The Loihi test chip’s features include:
- Fully asynchronous neuromorphic many core mesh that supports a wide range of sparse, hierarchical and recurrent neural network topologies with each neuron capable of communicating with thousands of other neurons.
- Each neuromorphic core includes a learning engine that can be programmed to adapt network parameters during operation, supporting supervised, unsupervised, reinforcement and other learning paradigms.
- Fabrication on Intel’s 14 nm process technology.
- A total of 130,000 neurons and 130 million synapses.
- Development and testing of several algorithms with high algorithmic efficiency for problems including path planning, constraint satisfaction, sparse coding, dictionary learning, and dynamic pattern learning and adaptation.
Spurred by advances in computing and algorithmic innovation, the transformative power of AI is expected to impact society on a spectacular scale.
Today, Intel are applying our strength in driving Moore’s Law and manufacturing leadership to bring to market a broad range of products — Intel® Xeon® processors, Intel® Nervana™ technology, Intel Movidius™ technology and Intel FPGAs — that address the unique requirements of AI workloads from the edge to the data center and cloud.
Both general purpose compute and custom hardware and software come into play at all scales.
The Intel® Xeon Phi™ processor, widely used in scientific computing, has generated some of the world’s biggest models to interpret large-scale scientific problems, and the Movidius Neural Compute Stick is an example of a 1-watt deployment of previously trained models.
As AI workloads grow more diverse and complex, they will test the limits of today’s dominant compute architectures and precipitate new disruptive approaches.
Looking to the future, Intel believes that neuromorphic computing offers a way to provide exascale performance in a construct inspired by how the brain works.

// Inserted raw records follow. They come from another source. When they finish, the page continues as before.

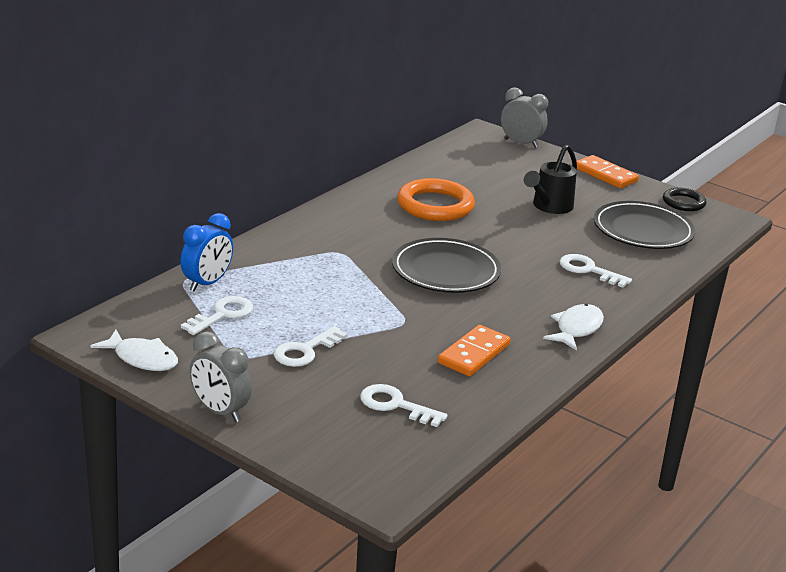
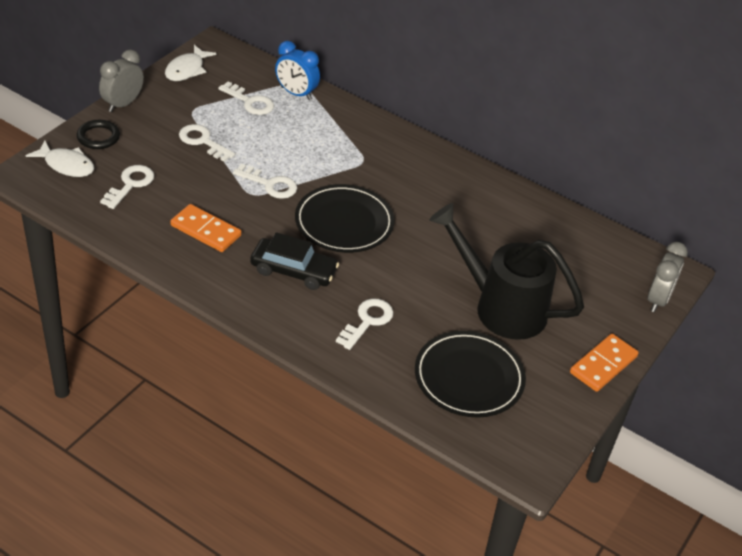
camera: 85 degrees right, 15 degrees up
orange ring [397,178,475,221] -> none
black watering can [524,145,577,214] -> black watering can [429,203,584,340], size x1.63
white fish [543,304,604,351] -> white fish moved to [25,140,94,177]
black ring [663,188,706,211] -> black ring moved to [77,120,120,149]
none -> white key [233,164,297,199]
none -> black car [250,232,339,290]

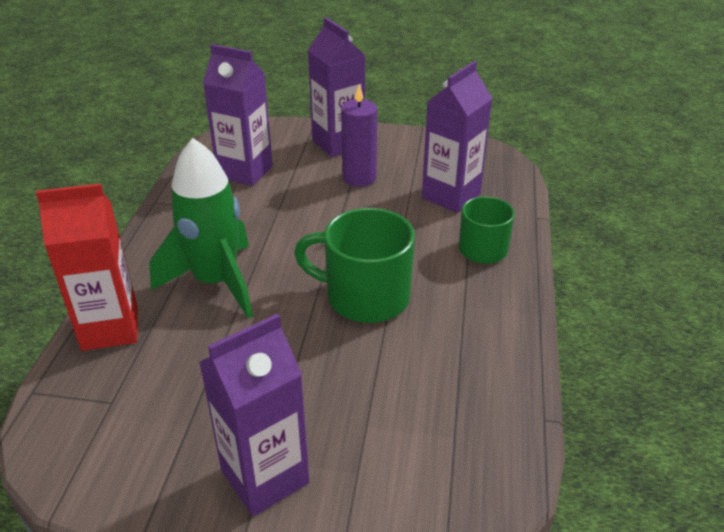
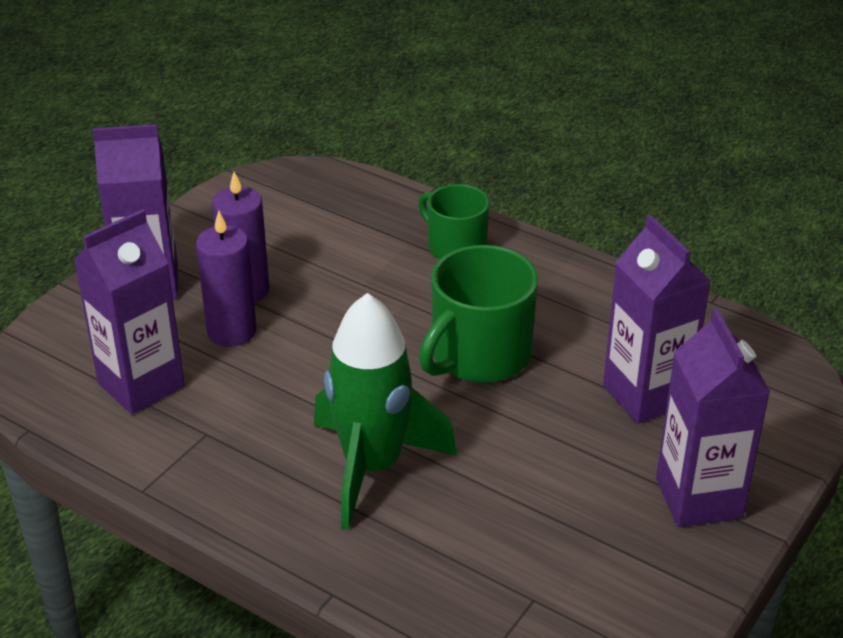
camera: 65 degrees left, 0 degrees up
red carton [36,183,138,351] -> none
purple carton [422,61,493,213] -> purple carton moved to [603,215,711,424]
none -> purple candle [196,211,256,347]

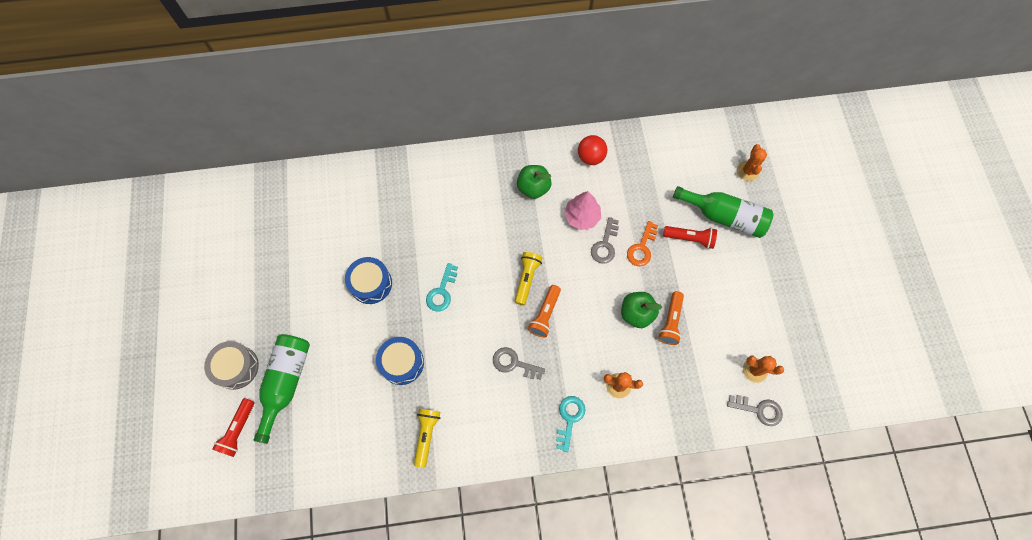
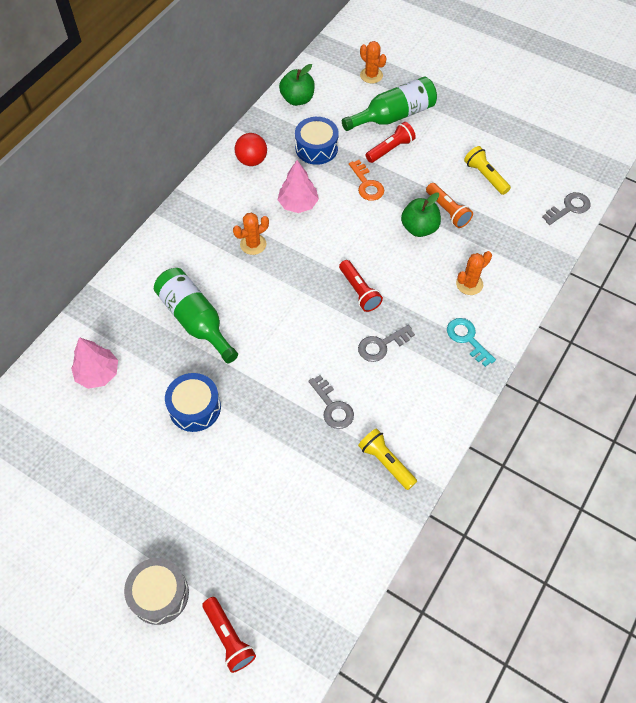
camera: 50 degrees left, 10 degrees down
green bottle [254,334,310,444] -> green bottle moved to [154,268,238,363]
blue drum [376,337,424,385] -> blue drum moved to [295,117,339,165]
turquoise key [426,263,458,312] -> none
yellow flashlight [515,252,542,305] -> yellow flashlight moved to [464,146,511,195]
green apple [517,165,552,199] -> green apple moved to [279,64,315,106]
orange flashlight [528,285,561,337] -> red flashlight [339,260,383,312]
grey key [591,217,619,264] -> grey key moved to [308,375,354,429]
orange cactus [743,356,784,383] -> orange cactus moved to [233,213,269,255]
none -> pink tree [71,337,118,389]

Intel hope that you will follow the exciting milestones coming from Intel Labs in the next few months as we bring concepts like neuromorphic computing to the mainstream in order to support the world’s economy for the next 50 years.
In a future with neuromorphic computing, all of what you can imagine – and more – moves from possibility to reality, as the flow of intelligence and decision-making becomes more fluid and accelerated.
Intel’s vision for developing innovative compute architectures remains steadfast, and we know what the future of compute looks like because we are building it today.